Depende de onde quer ensinar. Para formação profissional no Sistema Nacional de Qualificações, a via é o CCP, cumulativo com a qualificação de nível superior que já tem. Para integrar o corpo docente do ensino superior politécnico sem doutoramento, a via é o título de especialista, por aprovação em provas públicas, com o requisito de dez anos de experiência profissional na área e exercício efetivo em pelo menos cinco dos últimos dez. São processos independentes; um não dispensa o outro.
Preciso de certificação para dar formação interna na minha empresa?
A pergunta a fazer é outra: essa formação insere-se no Sistema Nacional de Qualificações e vai gerar certificado registado? Se sim, aplicam-se os requisitos do formador do SNQ. Se é formação interna que não corresponde a qualificações do Catálogo Nacional de Qualificações e não produz certificação no sistema, não está nesse enquadramento — o que também significa que o comprovativo emitido não terá o mesmo valor formal para quem o receber.
Quero formar professores. Preciso de alguma certificação especial?
O sistema funciona ao contrário do que se espera: o que o Conselho Científico-Pedagógico da Formação Contínua acredita são as modalidades de ação — cursos, oficinas, círculos de estudo, projetos e estágios — e não o formador enquanto pessoa. As ações de curta duração são a exceção, cabendo o seu reconhecimento e certificação às entidades formadoras. Os requisitos concretos para conceber e dinamizar cada modalidade constam do regulamento aplicável e da respetiva acreditação.

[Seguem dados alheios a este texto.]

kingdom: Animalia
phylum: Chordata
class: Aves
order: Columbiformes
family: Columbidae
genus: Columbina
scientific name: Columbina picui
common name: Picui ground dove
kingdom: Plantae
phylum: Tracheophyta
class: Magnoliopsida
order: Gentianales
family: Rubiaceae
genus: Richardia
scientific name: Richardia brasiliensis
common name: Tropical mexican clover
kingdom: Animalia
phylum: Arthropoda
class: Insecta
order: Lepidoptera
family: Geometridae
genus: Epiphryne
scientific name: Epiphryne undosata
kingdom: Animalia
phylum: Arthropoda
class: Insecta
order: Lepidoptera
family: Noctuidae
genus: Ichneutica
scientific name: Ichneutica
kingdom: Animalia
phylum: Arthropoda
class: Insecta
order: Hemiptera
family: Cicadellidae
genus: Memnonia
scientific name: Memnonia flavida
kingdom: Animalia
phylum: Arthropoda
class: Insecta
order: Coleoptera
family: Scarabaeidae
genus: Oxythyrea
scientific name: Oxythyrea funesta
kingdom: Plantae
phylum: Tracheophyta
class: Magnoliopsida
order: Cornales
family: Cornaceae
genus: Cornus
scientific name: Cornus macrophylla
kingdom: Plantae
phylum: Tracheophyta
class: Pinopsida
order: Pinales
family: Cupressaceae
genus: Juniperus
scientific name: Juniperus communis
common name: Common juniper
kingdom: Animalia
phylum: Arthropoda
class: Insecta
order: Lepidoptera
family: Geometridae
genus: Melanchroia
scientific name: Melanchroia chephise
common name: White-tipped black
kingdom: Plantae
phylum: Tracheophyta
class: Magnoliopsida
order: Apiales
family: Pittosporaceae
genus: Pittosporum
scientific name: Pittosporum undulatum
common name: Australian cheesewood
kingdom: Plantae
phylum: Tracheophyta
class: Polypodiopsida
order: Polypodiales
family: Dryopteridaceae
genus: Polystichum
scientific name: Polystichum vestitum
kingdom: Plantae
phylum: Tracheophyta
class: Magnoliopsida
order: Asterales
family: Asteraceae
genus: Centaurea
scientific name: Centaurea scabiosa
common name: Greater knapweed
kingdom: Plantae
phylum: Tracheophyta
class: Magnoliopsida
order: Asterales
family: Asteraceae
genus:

Uma certificação vale para as outras?
Não há equivalência automática entre estes instrumentos: são sistemas paralelos com entidades certificadoras distintas. Há, isso sim, isenções e reconhecimentos pontuais — professores titulares de habilitação para a docência e docentes do ensino superior integrados nos quadros estão isentos da apresentação do CCP, mediante entrega de documentação. Fora dessas situações previstas, cada via exige o seu próprio percurso.
Por onde começo se ainda não decidi?
Pela pergunta «a quem vou ensinar», e não «o que sei ensinar». Adultos em qualificação profissional, alunos do ensino básico e secundário, estudantes do ensino superior e professores em serviço correspondem a quatro sistemas distintos. Só depois de fixar o destinatário faz sentido escolher a certificação — e a segunda pergunta, igualmente decisiva, é se vai lecionar componente técnica ou componente de base.
Fontes: «Formação e Certificação de competências pedagógicas de formadores(as) e outros técnicos(as) de formação — Regulamento, 1.ª revisão», IEFP, I. P. (2024), quanto aos requisitos cumulativos, à exceção das componentes operativas, às isenções e aos requisitos da habilitação para a docência nas componentes de formação de base e no RVCC escolar; Portaria n.º 214/2011, de 30 de maio; Decreto-Lei n.º 206/2009, de 31 de agosto, alterado pelo Decreto-Lei n.º 27/2021, de 16 de abril, quanto ao título de especialista; Decreto-Lei n.º 22/2014, de 11 de fevereiro, e regulamento de modalidades do CCPFC, quanto à formação contínua de professores; Decreto-Lei n.º 104/2025, de 11 de setembro, quanto à repartição de atribuições após a extinção da ANQEP, I. P. ⚠️ Este artigo encaminha entre sistemas; os requisitos concretos de cada um devem ser confirmados na fonte indicada em cada secção antes de qualquer inscrição.